Le smart city ‘parlano’ cinese, e l’Italia deve cogliere l’opportunità ‘agganciandosi’ ai progressi della Cina con il proprio know how. La considerazione è emersa dal convegno ‘Smart Cities and Digital Trasformation Dialogue, Italy and China’. “Uno dei problemi più importanti nelle applicazioni delle nuove tecnologie – ha affermato Vincenzo Scotti, presidente della Link Campus University che ha organizzato l’evento insieme a ChinaEu – è la smart city, come rendere le città più umane. La Cina è già avanzata e in pochi anni ha ottenuto risultati positivi, bisogna mettere in discussione le due esperienze, vedendo tutte le sfide e le opportunità e i rischi connessi, trovando il modo per avere uno scambio di informazioni, una cooperazione industriale e in campo di ricerca”. Nei prossimi anni, ha spiegato Luigi Paganetto, vicepresidente di Cdp, in Cina 350 milioni di persone si trasferiranno in aree urbane, e il paese ha 500 progetti di smart city, oltre metà di quelli previsti nel mondo. “Le città – ha sottolineato – sono lo strumento che ci può portare verso un’innovazione giusta”.

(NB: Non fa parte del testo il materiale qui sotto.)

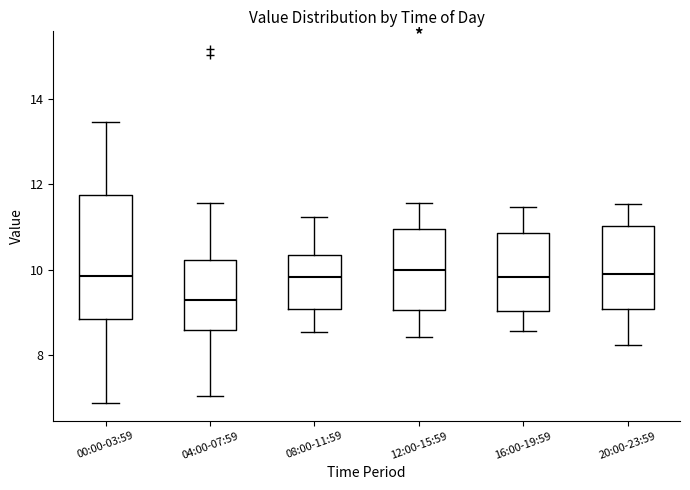

Comparing the boxes themselves (not the whiskers), which one is the tallest?

00:00-03:59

L’occasione cinese, ha sottolineato il presidente della Fondazione Italianieuropei Massimo D’Alema, deve essere colta.

“La Cina è una sfida a fare meglio, non a chiudere i nostri confini – ha affermato – Ci sono molte opportunità di collaborazione. Noi siamo molto rispettati dalla Cina, vorrei che fossimo più all’altezza della nostra storia. Il tema fondamentale deve essere la reciprocità”.